::: Reading text

You ain't nothing but a hound.

Those dirty guitar sounds are some of the first examples of intentional distortion.

Now in music, there are a few different kinds of distortion.

One of the most common is called harmonic distortion, which adds overtones to the original sound.

These extra frequencies make the sound feel richer and more powerful.

Another common type of distortion is clipping.

This is when the signal gets boosted so much that the top of the waveform gets completely flattened.

This makes it sound squashed and harsh, like when you crank the volume all the way up on a cheap speaker.

There is some debate over the first recorded song to use distortion, but the most popular candidate is Ike Turner's Rocket 88, released in 1951.

The legend is that the amplifier fell off the truck on the way to the recording session and it created this messed up sound that Ike Turner really liked.

Stories like this were pretty common back then because at the time there weren't any distortion devices for sale.

So if you wanted that gritty sound you had to improvise.

For example Dave Davies from the Kinkscott Creative with his amp to make the distorted sound on You Really Got Me.

Here's Dave in an interview with VH1.

I came across this little amp in the shop and I just got a razor blade and started to cut the current speaker.

I don't know why.

And I plugged it in and it made

that amazing sound.

But in 1962, Gibson changed the game with the Maestro Fuzz Tone guitar pedal.

It's mellow.

::::::

## Exercise requirements
Continue the transcript about distortion in music from its final line.

::: Data provided

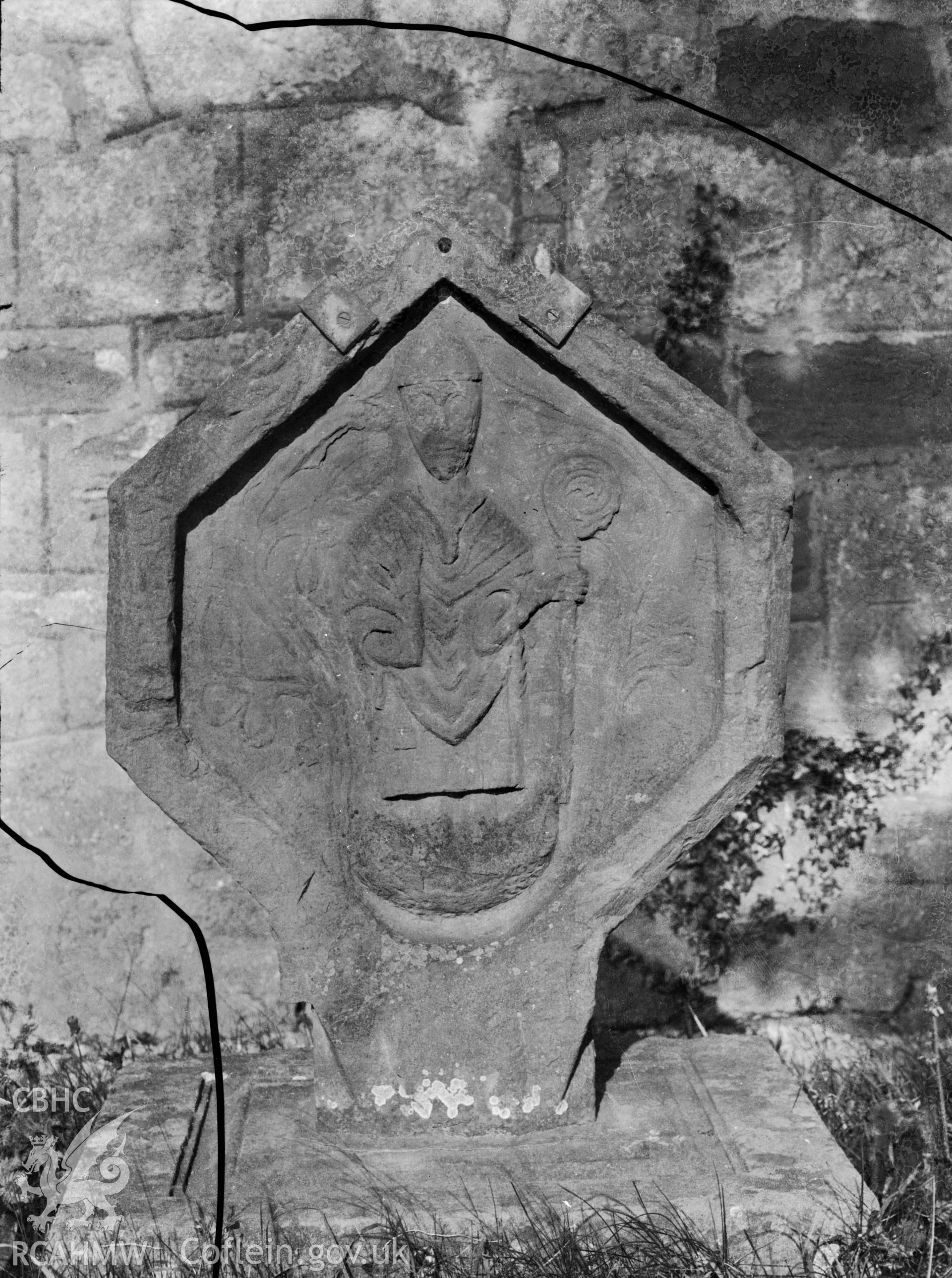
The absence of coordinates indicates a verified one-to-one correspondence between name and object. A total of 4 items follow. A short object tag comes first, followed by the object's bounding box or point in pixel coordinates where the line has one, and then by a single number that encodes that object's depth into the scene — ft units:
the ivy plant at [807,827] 12.39
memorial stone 8.49
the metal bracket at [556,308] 8.16
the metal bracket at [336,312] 8.14
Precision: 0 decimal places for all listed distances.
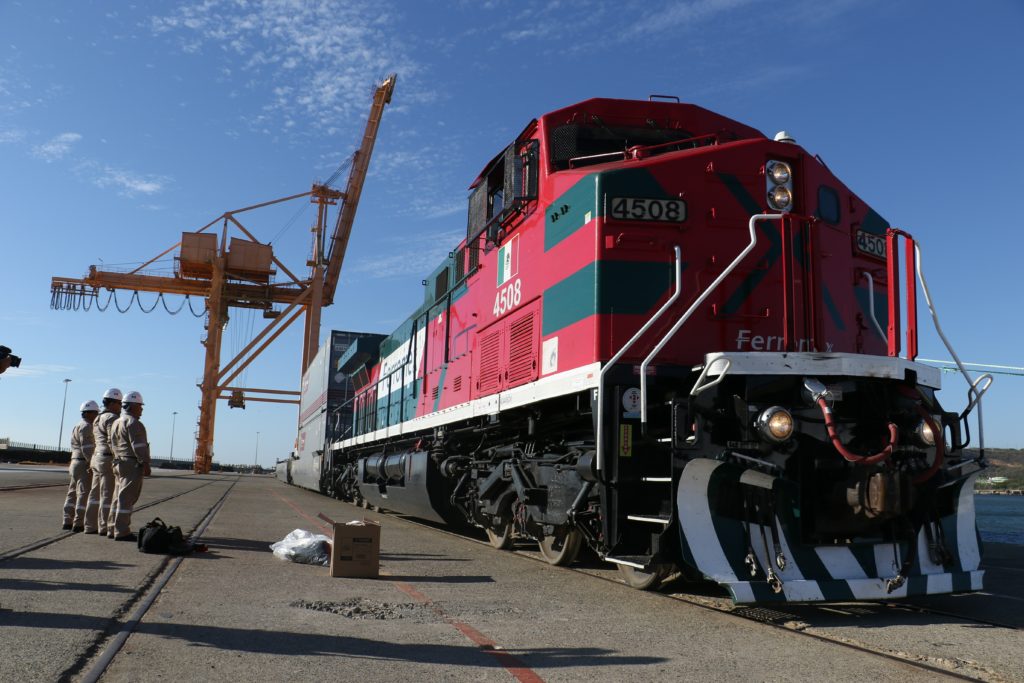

::::::

## Expected output
It's raucous.

It's tender.

It's raw.

It's the Maestro Fuzz Tone.

The Fuzz Tone took that broken amp sound and turned it into a pedal that you could switch on and off as needed.

Now, let's listen to some of the unbelievable effects that you can create with the Fuzz Tone.

Wasn't that something?

Well, it was definitely something, but it turned out most guitarists didn't want that sound on their record.

What the Fuzz Tone really needed was a hit song to take it into the big time.

And in 1965, it got exactly that.

Played by Keith Richards using the Fuzztone, I Can't Get No Satisfaction took distortion into the mainstream.

But strangely enough, Keith never meant for that guitar line to be used in the final mix.

Instead, he recorded it as a placeholder for horn pots that were supposed to be added later.

Keith thought the distorted guitar sounded gimmicky, but when the rest of the band heard it, they liked it.

So, they took a vote.

All those in favor of keeping the guitar part?

Aye.

Aye.

All those opposed?

Nay.

And the rest is history.

The crunchy tone of satisfaction sparked a never-ending quest for more and more distortion in rock music.

From Jimi Hendrix

to Black Sabbath

to Slayer.

But of course, distortion isn't just limited to hard rock and metal.

At this point, it's a standard part of a musician's toolkit, whether it's a pop star like Britney Spears,

or a rapper like Tyler the Creator.

So, why does distortion sound so good?

On a scientific level, distortion makes instruments seem louder.

For example, here's a guitar line that's totally clean.

Now, if I play that same part with distortion on it, it sounds louder, even though the average volume is exactly the same.

But more than that, distortion is really about a feeling.

The way I think about it with distortion is it creates friction and traction.

You know, it's a way for the sounds to really take hold.

It's a way that both sounds so right and so wrong.

It doesn't sound the way that music should sound, and in that sense, it becomes this whole new truth of the way music can sound.

Distortion had a massive impact on music because it allowed musicians to create sounds that simply weren't possible before.

But not long after, another invention came to the fore, one that meant musicians technically didn't have to play at all.

The sequencer.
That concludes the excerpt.